Tally the lines in the entries below that contain the string "qUnion". Give only the number.

[Stored entries]
==============================

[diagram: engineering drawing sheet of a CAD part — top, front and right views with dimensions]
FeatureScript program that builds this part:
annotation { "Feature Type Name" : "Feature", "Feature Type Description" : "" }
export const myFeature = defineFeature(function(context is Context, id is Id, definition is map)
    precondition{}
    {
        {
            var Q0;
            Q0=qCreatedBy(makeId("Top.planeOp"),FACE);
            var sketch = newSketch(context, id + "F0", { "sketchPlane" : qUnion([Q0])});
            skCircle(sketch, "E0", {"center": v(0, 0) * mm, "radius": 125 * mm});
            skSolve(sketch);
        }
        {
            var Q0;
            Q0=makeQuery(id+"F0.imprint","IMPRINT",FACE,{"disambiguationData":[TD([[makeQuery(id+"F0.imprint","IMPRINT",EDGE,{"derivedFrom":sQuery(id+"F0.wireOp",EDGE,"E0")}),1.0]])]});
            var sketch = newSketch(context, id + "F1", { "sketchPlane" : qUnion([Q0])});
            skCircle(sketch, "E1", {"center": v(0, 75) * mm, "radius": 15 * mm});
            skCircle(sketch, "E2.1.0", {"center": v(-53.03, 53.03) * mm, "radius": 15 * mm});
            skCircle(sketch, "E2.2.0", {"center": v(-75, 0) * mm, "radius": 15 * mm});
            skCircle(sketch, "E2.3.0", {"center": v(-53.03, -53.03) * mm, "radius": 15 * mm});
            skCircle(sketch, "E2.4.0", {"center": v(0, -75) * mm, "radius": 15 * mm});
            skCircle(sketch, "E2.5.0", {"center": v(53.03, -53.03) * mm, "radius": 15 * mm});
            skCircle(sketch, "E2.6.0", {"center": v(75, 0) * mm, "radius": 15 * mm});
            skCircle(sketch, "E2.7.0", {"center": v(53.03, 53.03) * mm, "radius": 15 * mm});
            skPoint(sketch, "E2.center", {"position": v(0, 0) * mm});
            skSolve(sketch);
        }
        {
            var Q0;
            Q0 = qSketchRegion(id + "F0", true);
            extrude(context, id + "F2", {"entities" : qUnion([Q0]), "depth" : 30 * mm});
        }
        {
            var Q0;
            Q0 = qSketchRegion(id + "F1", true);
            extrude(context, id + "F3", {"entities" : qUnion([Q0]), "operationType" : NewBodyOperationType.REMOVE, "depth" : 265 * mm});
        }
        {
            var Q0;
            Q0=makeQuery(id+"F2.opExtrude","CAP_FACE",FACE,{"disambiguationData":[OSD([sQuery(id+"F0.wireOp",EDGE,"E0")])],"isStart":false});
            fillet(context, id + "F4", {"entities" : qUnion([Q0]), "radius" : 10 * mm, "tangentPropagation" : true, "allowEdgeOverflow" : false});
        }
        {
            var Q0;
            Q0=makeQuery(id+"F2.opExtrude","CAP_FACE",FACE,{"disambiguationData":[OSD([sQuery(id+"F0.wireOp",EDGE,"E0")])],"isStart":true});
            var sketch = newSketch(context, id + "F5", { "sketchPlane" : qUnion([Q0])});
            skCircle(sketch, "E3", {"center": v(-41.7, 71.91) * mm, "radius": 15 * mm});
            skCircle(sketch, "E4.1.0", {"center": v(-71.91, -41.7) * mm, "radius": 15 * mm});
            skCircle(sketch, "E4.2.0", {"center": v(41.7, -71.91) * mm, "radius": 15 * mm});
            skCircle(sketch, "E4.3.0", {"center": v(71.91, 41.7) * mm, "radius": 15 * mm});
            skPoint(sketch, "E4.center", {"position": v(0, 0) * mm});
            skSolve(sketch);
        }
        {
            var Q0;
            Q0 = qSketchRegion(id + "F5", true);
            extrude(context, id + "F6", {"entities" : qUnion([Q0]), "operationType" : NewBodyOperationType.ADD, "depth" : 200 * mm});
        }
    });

==============================

*Output below:*
7